When a failure occurs in the Db2 pureScale instance, Db2 cluster services automatically attempts to restart the failed resources. When and where the restart occurs depends on different factors, such as the type of resource that failed and the point in the resource life cycle at which the failure occurred.

If a software or hardware failure on a host causes a Db2 member to fail, Db2 cluster services automatically restarts the member. Db2 members can be restarted on either the same host (local restart) or if that fails, on a different host (member restart in restart light mode). Restarting a member on another host is called failover.

Member restart includes restarting failed Db2 processes and performing member crash recovery (undoing or reapplying log transactions) to roll back any inflight transactions and to free any locks held by them. Member restart also ensures that updated pages have been written to the CF. When a member is restarted on a different host in restart light mode, minimal resources are used on the new host (which is the home host of another Db2 member). A member running in restart light mode does not process new transactions, because its sole purpose is to perform member crash recovery.

The databases on the failed member are recovered to a point of consistency as quickly as possible. This enables other active members to access and change database objects that were locked by the abnormally terminated member. All inflight transactions from the failed member are rolled back and all locks that were held at the time of the abnormal termination of the member are released. Although the member does not accept new transactions, it remains available for resolution of indoubt transactions.

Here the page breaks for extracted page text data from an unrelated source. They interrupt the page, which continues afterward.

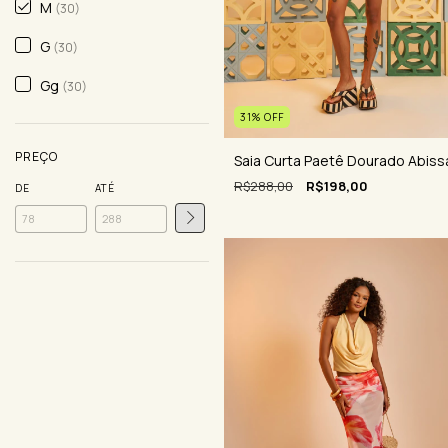
M
(30)
G
(30)
Gg
(30)
31
%
OFF
PREÇO
Saia Curta Paetê Dourado Abiss
R$288,00
R$198,00
DE
ATÉ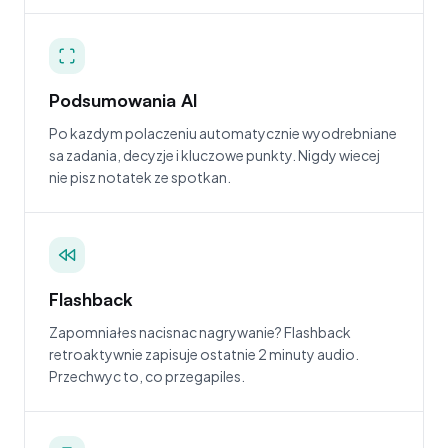
Podsumowania AI
Po kazdym polaczeniu automatycznie wyodrebniane
sa zadania, decyzje i kluczowe punkty. Nigdy wiecej
nie pisz notatek ze spotkan.
Flashback
Zapomniałes nacisnac nagrywanie? Flashback
retroaktywnie zapisuje ostatnie 2 minuty audio.
Przechwyc to, co przegapiles.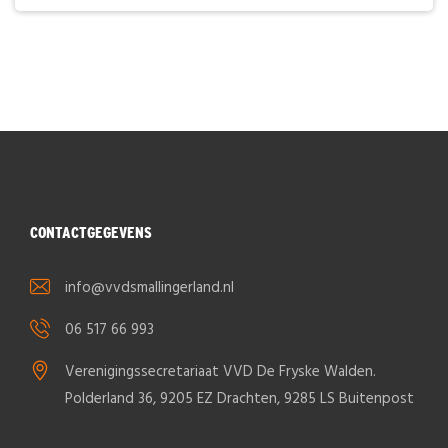
CONTACTGEGEVENS
info@vvdsmallingerland.nl
06 517 66 993
Verenigingssecretariaat VVD De Fryske Walden.
Polderland 36, 9205 EZ Drachten, 9285 LS Buitenpost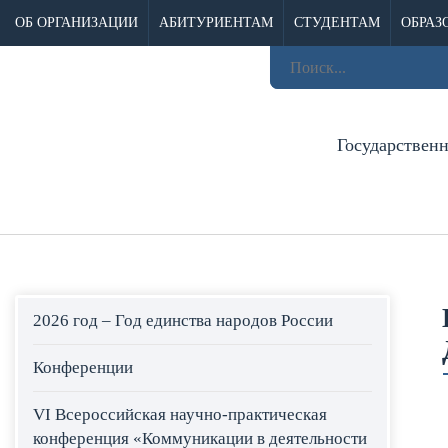
ОБ ОРГАНИЗАЦИИ
АБИТУРИЕНТАМ
СТУДЕНТАМ
ОБРАЗ
Государствен
2026 год – Год единства народов России
Конференции
VI Всероссийская научно-практическая
конференция «Коммуникации в деятельности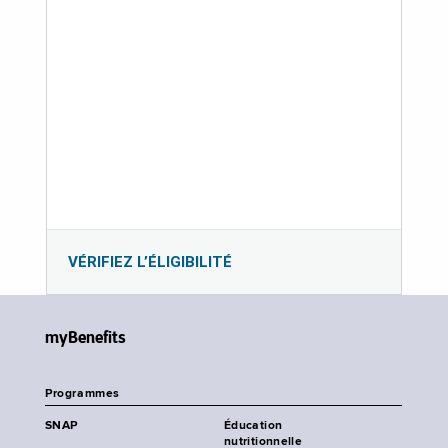
VÉRIFIEZ L’ÉLIGIBILITÉ
myBenefits
Programmes
SNAP
Éducation
nutritionnelle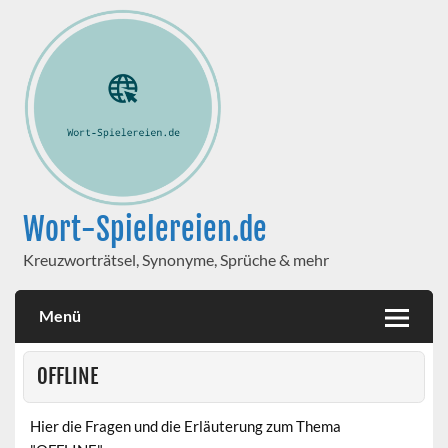
Wort-Spielereien.de
Kreuzworträtsel, Synonyme, Sprüche & mehr
Menü
OFFLINE
Hier die Fragen und die Erläuterung zum Thema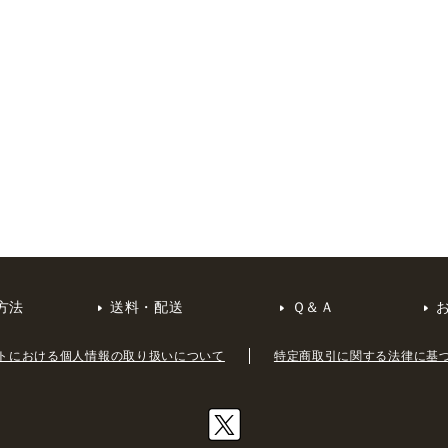
方法
送料・配送
Ｑ＆Ａ
トにおける個人情報の取り扱いについて
特定商取引に関する法律に基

When a Db2 member has failed over to a new host, the total processing capability of the whole cluster is reduced temporarily. When the home host is active and available again, the Db2 member automatically fails back to the home host, and the Db2 member is restarted on its home host. The cluster's processing capability is restored as soon as the Db2 member has failed back and restarted on its home host. Transactions on all other Db2 members are not affected during the failback process.